Directive: Find each line in the data below that contains the word "value", treating case as significant, and copy every such line.

Excerpted records:
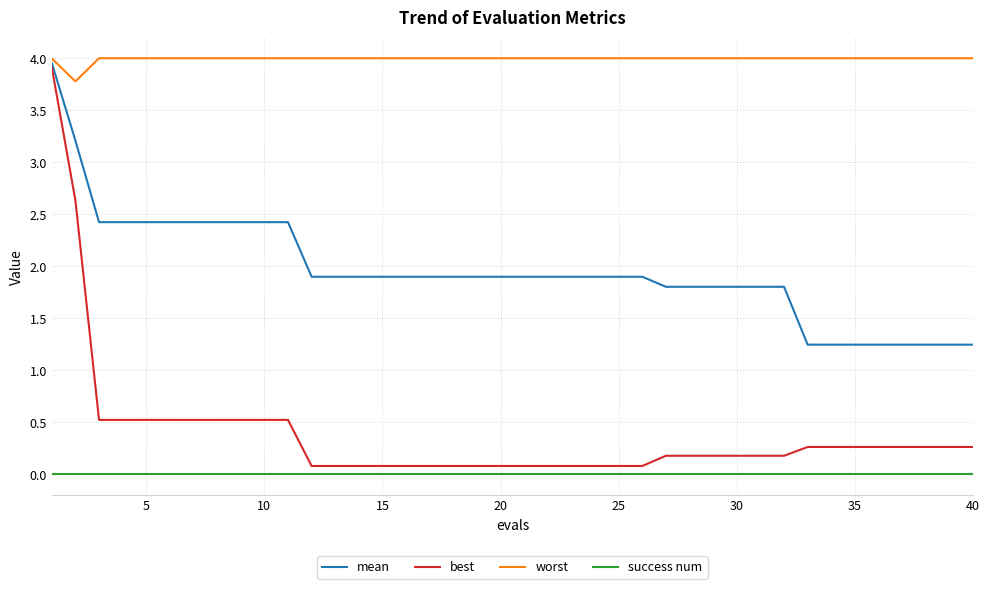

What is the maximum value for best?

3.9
...
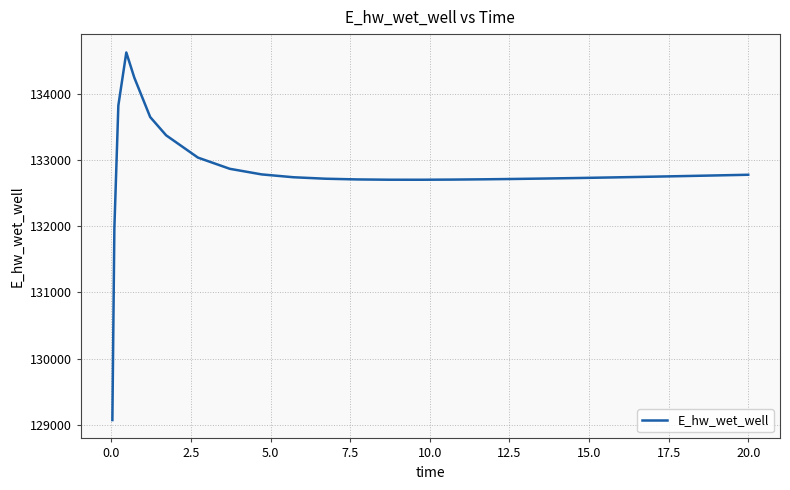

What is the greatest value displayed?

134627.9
* * *
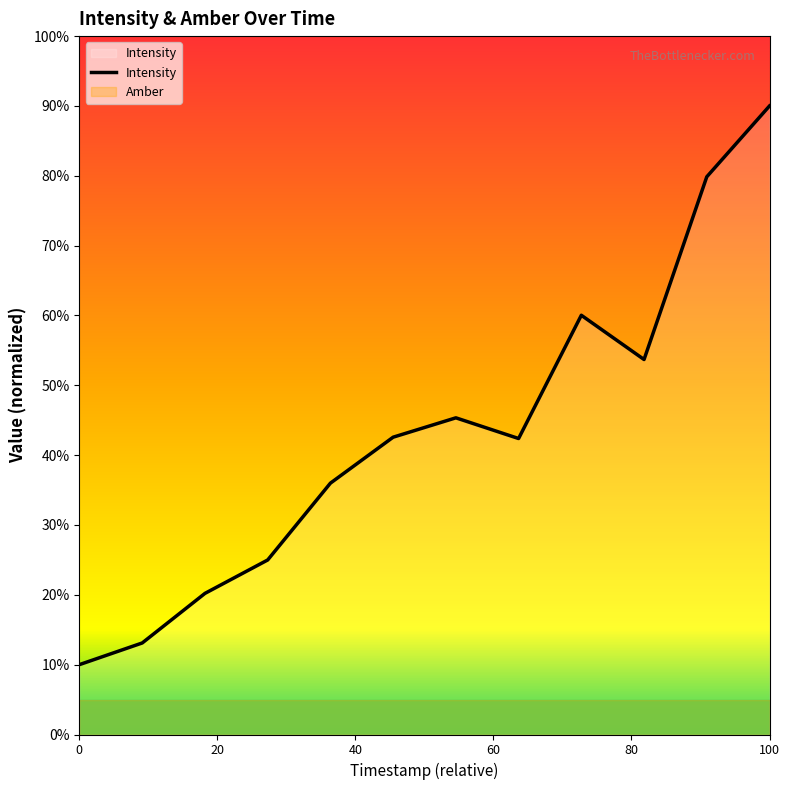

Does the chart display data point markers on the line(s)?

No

Answer to the problem:
What is the maximum value for best?
What is the greatest value displayed?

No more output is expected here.